Smell The Beans

Starbucks gives Japan's traditional coffeehouses a jolt.

By Benjamin Fulford | 2000/09/04 | 343 words, 0 images

A CAPPUCCINO AT THE PEPE LE MOKO coffee shop outside Tokyo is, like many things Japanese, defined by rituals. While Sayoko Kaseda frantically whisks a small pan of milk over a gas burner, her husband, Toshio Saito, grinds a mug's worth of beans and places them in a filter atop an antique cup. Coffee lovers can take it all in from one of nine bar stools jammed along a single counter that fills the 350 square-foot shop. The brew costs five bucks.

Traditional coffee joints like Pepe le Moko, most of which predate the U.S. occupation, are fast becoming an endangered species. While coffee imports were up 10% last year, to $934 million, Japan's old-style coffee shops have diminished from 155,000 outlets in 1981 to 94,000 last year.

But Starbucks is thriving. A 50-50 joint venture between the Seattle-based chain and Japan's upscale retailer Sazaby opened its first Japanese shop in 1996 and is on track to have 200 outlets by next year.
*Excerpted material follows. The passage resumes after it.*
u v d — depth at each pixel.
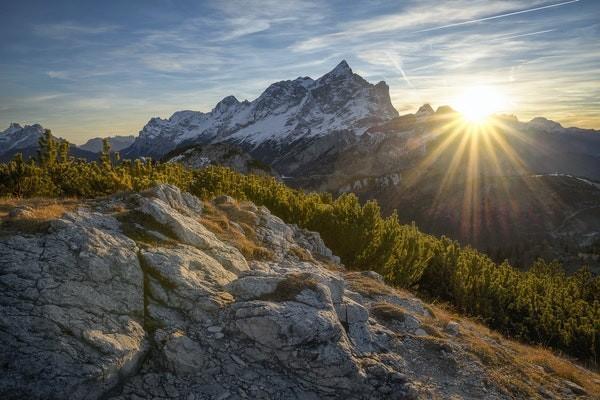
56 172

In sections of Tokyo they are barely blocks apart. They offer $2.50 cappuccinos--in no-smoking cafes with comfortable chairs.

Homegrown fast-service chains like Doutor Ltd. are fighting back. In the past year, Doutor has opened 20 outlets of a copycat extension called Excelsior. So similar, in fact, that Starbucks sued, demanding Excelsior change its signs and interiors so that customers don't think they're walking into a Starbucks. Doutor promises to change the signs; the suit remains pending.

Starbucks also faces competition from other imports, including Seattle's Best and Tully's Coffee. Low rents and vacated prime retail spots speed the process. Even Japan's traditional mom-and-pop coffee shops are trying to fight back. The owners of Pepe le Moko are working 14-hour days and selling wine in a bid to stem the slide that has pulled monthly sales from $20,000 to less than $10,000 over the past decade.

Nearby, the traditional Trianon coffee shop also struggles with the times. While staffers proudly showed off its brand-new Italian espresso machine, nobody in the shop knew how to operate it.